I too "have a problem" with components, and it is this: all the time is being spent on making mechanisms for finding and activating new nouns and verbs. once they exist, they tend to just get plopped into a "component bucket" application, wired together (manually) to make the application do what it's supposed to, and forgotten about. the task of finding new linguistic connectives is generally ignored. consider some domain specific languages developed in higher order languages like haskell.. they have really powerful connectives, well crafted to seemlessly "make bigger things out of smaller things" with a single statement. like the "|" connective accomplishes a reasonably rich set of "dup2, dup2, close, close, fork, exec" statements in a single character, higher order connectives can blend one "behaviour" into another, one "music" into another, one "animation" into another. now consider the connectives holding component-architecture programs (mozilla, nautilus, evolution) together: subobject activation and embedding, for loops, bulk data transfer, reference-to-data transfer, and hand crafted method calls.

the trouble with making a clean and useable connective is that it requires strict adherence to interfaces, and interfaces with good enough design to be connected together. in the current landscape of CORBA componentware, people tend to "just keep adding methods" to single objects, often critical ones, where they should be developing connectives and subobjects obeying regular, well designed, readily combinable interfaces. patterns of composition are way more powerful than just "my thing can see your thing". this is what sets fresco's interfaces apart from other uses of CORBA: its primitives, connectives and decorators are chosen to construct self-laying out, event-handling, MVC behavioural composites out of sub-objects in a natural way. designing those interfaces was clearly a hell of a lot of work, and they still don't do everything you'd want them to. but they're a far cry better than what other people are using CORBA for.

I'm afraid in 5 more years, programming will truly have regressed to for loops in ECMAscript. and that will be very sad.

more hot kimchee

back in toronto. cleaned apartment, moved everything around, paid loads of bills, back in my normal life with frances. everything feels mostly right again.

current fascination is with the perverse beauty of "generative programming"; in particular, with the horrors of expression templates and their use in compile time optimization of scientific computation. This is sick, dark magic business and I love it.

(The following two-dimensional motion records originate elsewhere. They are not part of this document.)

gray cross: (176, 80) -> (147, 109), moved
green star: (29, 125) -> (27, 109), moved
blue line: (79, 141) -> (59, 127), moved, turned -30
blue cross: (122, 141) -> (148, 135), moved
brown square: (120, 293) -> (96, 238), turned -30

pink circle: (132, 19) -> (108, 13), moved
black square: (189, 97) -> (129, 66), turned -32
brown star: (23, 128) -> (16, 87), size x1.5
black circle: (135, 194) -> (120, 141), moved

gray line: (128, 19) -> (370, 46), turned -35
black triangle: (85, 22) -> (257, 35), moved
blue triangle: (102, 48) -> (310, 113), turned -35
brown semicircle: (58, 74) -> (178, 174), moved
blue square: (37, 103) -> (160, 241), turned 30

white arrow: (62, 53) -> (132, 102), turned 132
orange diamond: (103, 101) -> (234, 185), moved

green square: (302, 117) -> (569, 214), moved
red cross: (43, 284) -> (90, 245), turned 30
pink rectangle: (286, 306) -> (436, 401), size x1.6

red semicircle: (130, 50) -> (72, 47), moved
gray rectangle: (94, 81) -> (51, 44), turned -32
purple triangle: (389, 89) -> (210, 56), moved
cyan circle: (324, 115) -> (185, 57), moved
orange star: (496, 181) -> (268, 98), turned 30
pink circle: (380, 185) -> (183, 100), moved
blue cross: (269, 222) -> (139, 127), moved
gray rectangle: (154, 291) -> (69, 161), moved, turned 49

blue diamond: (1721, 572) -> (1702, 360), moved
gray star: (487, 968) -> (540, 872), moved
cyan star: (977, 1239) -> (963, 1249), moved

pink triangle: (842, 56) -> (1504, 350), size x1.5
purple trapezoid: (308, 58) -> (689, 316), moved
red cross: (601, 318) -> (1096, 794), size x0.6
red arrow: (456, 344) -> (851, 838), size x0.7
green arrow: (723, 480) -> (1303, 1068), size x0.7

thus far, authors have explored this technique in making unrolled vector libraries and simulating functional programming. I'm interested in seeing if the same technique can be effectively used to do an arbitrary precision rationals package in C++ without any performance hit. I think it can, but I'm still surveying the literature. it's even crossed my mind that such a library could select appropriate cases in which to use long word & vector integer coprocessors, so common on today's CPUs :)

this is especially interesting because, now that I'm fiddling with quantum chemistry programs, I'm really coming to loathe floating point math.

the other possibly useful thing which could be done at a static metaprogramming level is to reorder expressions to minimize truncation and roundoff error if you happen to be using FP. so much interesting stuff to explore. sigh

going out to a party now...

kazoo orchestration

raph suggests, as many have before, that:

Nonetheless, it is important for authors to get paid for their work

And, while I can understand that authors certainly want to be paid (don't we all) I do not concur that it is important. Indeed, I broadly disagree with the film, music, book, and magazine industries in their constant affirmation of the supposed right of the "creative person" to get paid for anything they happen to create. A vast, incalculable majority of the material these industries foist on us is utter crap. We consume it because

  1. we have disposable income
  2. it's better than staring at a blank wall
  3. the companies use every known method of persuasion to get us to buy it
That these companies have a right to collect this money, come what may, or that the producers of the force-fed poop we all dole out for have a right to continue to be paid whatever fractional royalty the promoters pass along, is totally absurd. Payment is a function of the skills marketplace, and/or the marketplace for the product the skills happen to produce. If the market conditions no longer favour your industry, your skills, your products, you're out of luck! That's the fundamental optimization rule of a free market, and it's a pretty tough position to argue that the artists/promoter/publisher couldn't possibly have switched to a more profitable line of work when their current honeypot dried up.